Their website makes three main promises:
- Eliminates flaky tests–like the other AI-based test automation tools, Mabl can automatically detect whether elements of your application have changed, and dynamically updates the tests to compensate for those changes.
- Mabl can continuously compare test results to test history to quickly detect changes and regressions, resulting in more stable releases.
- Mabl helps identify and surface problems quickly, alerting you to possible impacts before they impact your customers.
Use an artificially intelligent monkey to fully automatically test your application. That’s how ReTest markets itself.
ReTest claims to be different from other test automation tools because it was built specifically with testers in mind.
It also stems from an artificial intelligence research project, so it tries to bake that AI intelligence into their tool, effectively eliminating the need for their users to possess any programming skills.

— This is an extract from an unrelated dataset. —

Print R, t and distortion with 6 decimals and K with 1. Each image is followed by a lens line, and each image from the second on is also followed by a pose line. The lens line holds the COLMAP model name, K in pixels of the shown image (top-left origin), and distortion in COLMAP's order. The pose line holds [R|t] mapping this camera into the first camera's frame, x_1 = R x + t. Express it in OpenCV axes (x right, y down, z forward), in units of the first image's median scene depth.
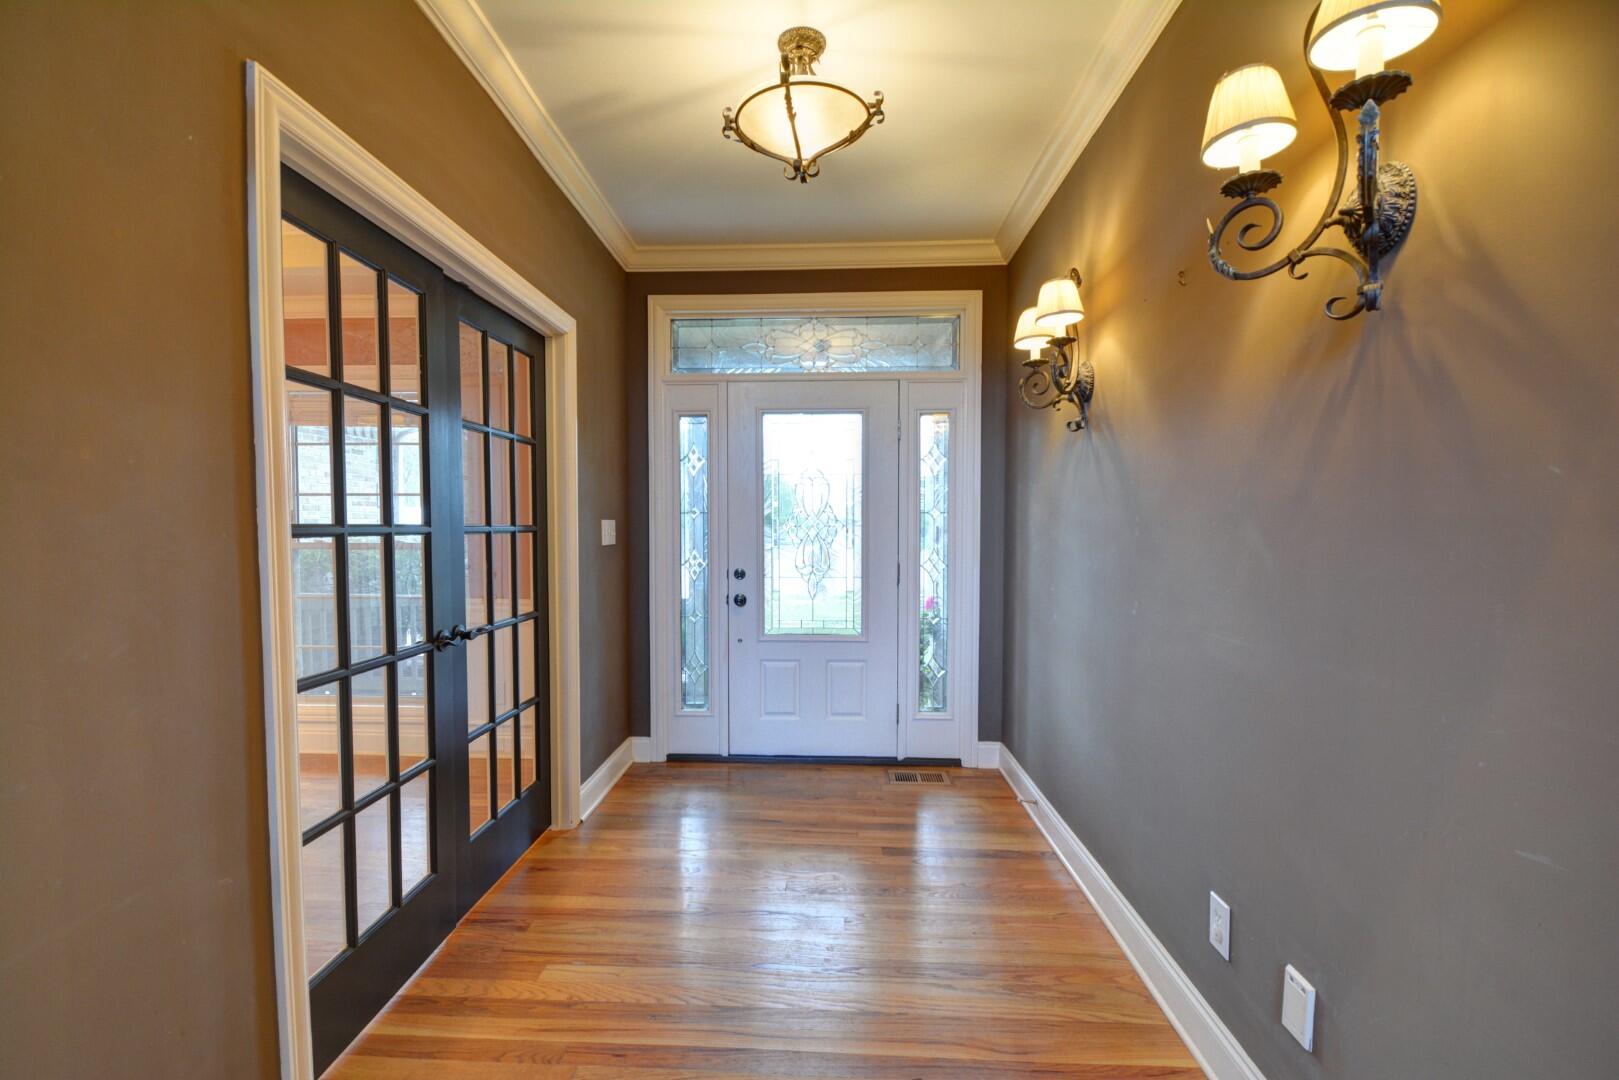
lens RADIAL K [[726.5, 0, 803.5], [0, 726.5, 542.2], [0, 0, 1]] dist [0.000228, -0.000034]
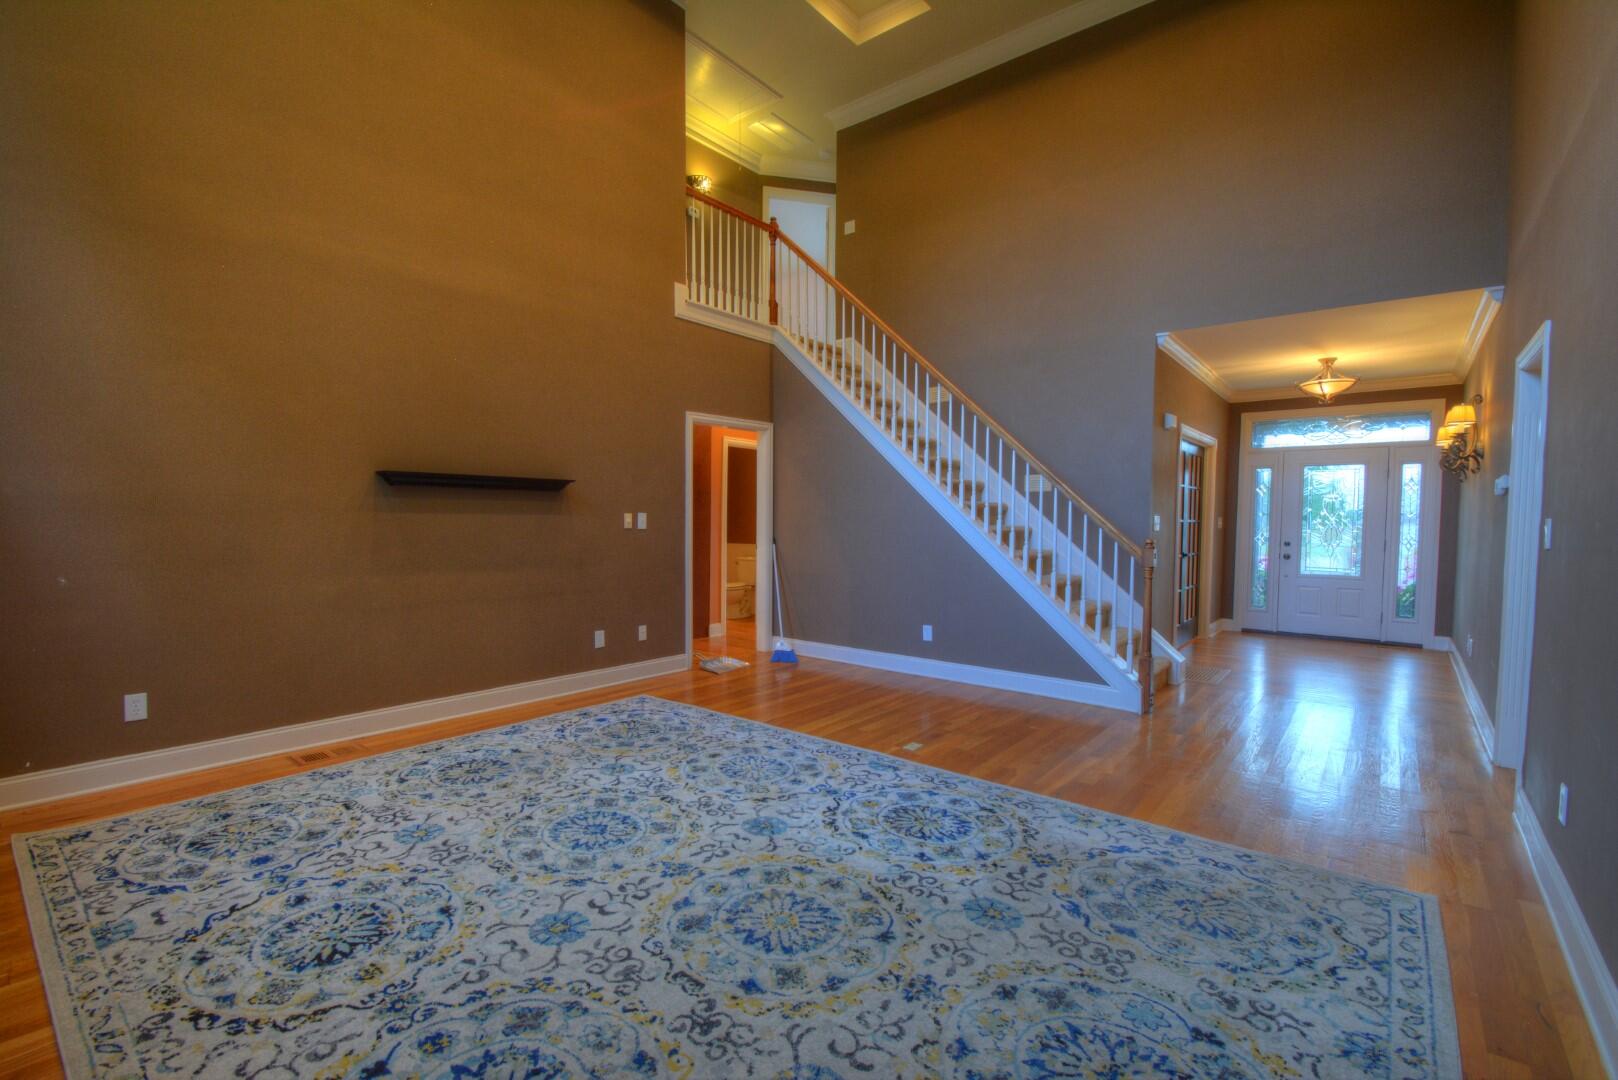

They, like some of the other tools on this list, also avoid having to select element IDs to work with when creating a script. ReTest also automatically takes care of wait times.
If you want to try out ReTest, they offer an excellent step-by-step demo post.
So is AI/Machine Learning Just Hype?
Clearly, AI/Machine Learning is the latest buzz word currently being used in the testing industry. But is it real, or just hype?
Only time will tell if the third wave will finally fulfill the promise of reliable, easy-to-maintain test automation for all.